Sen. Tom Coburn (R-Okla.) is leaving his seat at the end of this Congress primarily due to his health. But that he'll be leaving at the end of perhaps the least productive Congress in modern history clearly hasn't escaped his notice. In an interview with The Hill, Coburn embraced an increasingly popular way to get around a Congress that isn't doing much: getting the states together to initiate a convention aimed at amending the United States Constitution.
There's clearly a kill-a-fly-with-a-hand-grenade aspect to this. The 113th Congress that will be Coburn's last has enacted 163 laws since January 2013 -- which, while low, is still about six times the number of constitutional amendments. That's because constitutional amendments were never intended to be a form of legislation; the Founding Fathers assumed Congress would do that to the public's satisfaction, or the public would elect a new Congress. That thinking may have been flawed. Control of the Senate might switch after November. Control of the House will not -- and nearly all of the House incumbents will return to Washington.
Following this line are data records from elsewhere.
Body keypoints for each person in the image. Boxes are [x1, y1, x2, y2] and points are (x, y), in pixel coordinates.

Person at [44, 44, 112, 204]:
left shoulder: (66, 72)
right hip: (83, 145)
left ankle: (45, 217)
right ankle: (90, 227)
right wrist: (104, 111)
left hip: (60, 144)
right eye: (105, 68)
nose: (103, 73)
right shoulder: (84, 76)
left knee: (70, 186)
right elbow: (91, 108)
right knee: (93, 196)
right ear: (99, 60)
Coburn's goals -- as told to The Hill: "I think we ought to have a balanced budget amendment, I think we ought to have term limits. I think we ought to put a chokehold on regulation and re-establish the powers of the Congress." -- depend largely on Article V of the Constitution, the shortest of the document's seven articles. It establishes two ways in which the Constitution can be amended. First, two-thirds of the Senate and House can pass an amendment. Or, should Congress be incapable of passing even simple majority legislation, two-thirds of the states can request a constitutional convention to draft amendments.
The thing about an Article V constitutional convention, though, is that it has never happened, so it's very unclear how such a gathering would be organized and run.
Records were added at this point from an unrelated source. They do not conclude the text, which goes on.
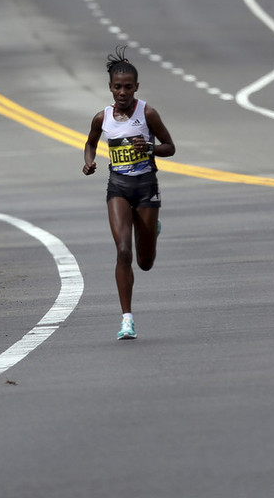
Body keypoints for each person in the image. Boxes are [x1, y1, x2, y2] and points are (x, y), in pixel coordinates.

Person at [83, 47, 175, 340]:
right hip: (119, 188)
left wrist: (149, 148)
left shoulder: (147, 113)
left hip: (146, 187)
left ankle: (150, 228)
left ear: (136, 87)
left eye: (128, 87)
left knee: (145, 262)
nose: (122, 92)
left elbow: (170, 147)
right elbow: (90, 143)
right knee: (123, 251)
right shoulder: (102, 118)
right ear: (110, 88)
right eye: (117, 87)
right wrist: (89, 162)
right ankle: (127, 319)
For example: Earlier this year, the state of Michigan joined several other states in calling for a convention to pass a federal balanced budget amendment. As was reported at the time, this spurred a cascading set of questions. Two-thirds of the states, the threshold necessary for a convention, comes to 34 states. And under one measure, Michigan became the 34th state to call for a convention on a balanced budget amendment, thanks to a push in the 1980s during which a number of other states made a similar demand. But some of the states rescinded those calls. And it's not clear if there's any sort of time limit that might apply to such requests.
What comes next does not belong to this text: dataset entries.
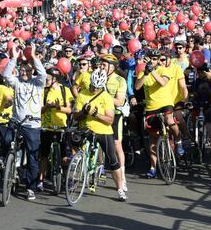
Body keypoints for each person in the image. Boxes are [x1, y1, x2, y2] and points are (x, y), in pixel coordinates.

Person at [74, 68, 127, 201]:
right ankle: (73, 174)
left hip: (104, 131)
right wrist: (84, 113)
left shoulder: (106, 97)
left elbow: (110, 120)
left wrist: (96, 114)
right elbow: (75, 116)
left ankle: (120, 188)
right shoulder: (82, 95)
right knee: (74, 144)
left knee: (112, 159)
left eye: (97, 88)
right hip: (86, 129)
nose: (94, 90)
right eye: (92, 87)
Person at [3, 43, 46, 201]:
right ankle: (8, 164)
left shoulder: (38, 83)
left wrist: (34, 57)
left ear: (31, 71)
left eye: (27, 71)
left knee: (33, 156)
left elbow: (42, 73)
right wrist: (14, 58)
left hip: (32, 125)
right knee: (7, 140)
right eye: (21, 71)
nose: (23, 73)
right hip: (16, 121)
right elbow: (7, 75)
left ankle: (30, 188)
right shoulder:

Shortly after that Michigan vote, the non-partisan Congressional Research Service tried to answer some of those (many) questions. Or, more accurately, it tried to answer a much wider set of questions, to wit:
What constitutes a legitimate state application? Does Congress have discretion as to whether it must call a convention? What vehicle does it use to call a convention? Could a convention consider any issue, or must it be limited to a specific issue? Could a “runaway” convention propose amendments outside its mandate? Could Congress choose not to propose a convention-approved amendment to the states? What role would Congress have in defining a convention, including issues such as rules of procedure and voting, number and apportionment of delegates, funding and duration, service by Members of Congress, and other questions.
Unfortunately, the CRS couldn't offer clear answers to those questions -- answers that almost certainly would need to come from a judge at some level of government. It does, however, walk through existing thinking on possible responses, much of which conflicts. For example, the Michigan request might be the 34th, if no time limits apply to requests for a convention and if states can't rescind previous requests. Or it might be the 23rd, if states can rescind those requests. Or it might be the the seventh, if there's an admittedly arbitrary seven-year limit on requests.
What the convention would address, though, would almost certainly be a contentious dispute. For example: California and Vermont both passed requests for a constitutional convention -- but on the topic of campaign finance, not a balanced budget amendment. Under most interpretations of Article V, those requests don't count toward the 34 states that Coburn hopes to cobble together. But if Coburn's cobbling is successful, could the convention suddenly branch out and pass an amendment repealing the Citizens United decision? That's the fourth question in the block of questions raised by the CRS, above. And its answer, in short: No idea. (In longer form, though: opinions vary, as outlined on pages 25 and 26.) In July, the Center on Budget and Policy Priorities offered its opinion. It quotes Supreme Court Justice Antonin Scalia: "I certainly would not want a constitutional convention. Whoa! Who knows what would come out of it?"
At Wikipedia, there's a lengthy list of times at which a state legislature has passed a call for such a convention -- but the margin has never been reached. There are numerous reasons for that, but one of the most telling is what happened when states called for the direct election of Senators. (Prior to the 17th Amendment, senators were elected by state legislatures.) By 1912, faced with calls for a constitutional convention from a wide swath of the existing states, Congress passed the new amendment and sent it to the states for ratification, which happened the next year. Like Scalia, Congress almost certainly didn't want to see a group of citizens get together and start proposing other amendments.
It's safe to assume that Congress would again intervene before a constitutional convention became a reality, for the same reason. So who knows. Tom Coburn might finally actually get Congress to act -- but only by leaving Congress and threatening to leverage the power of public opinion.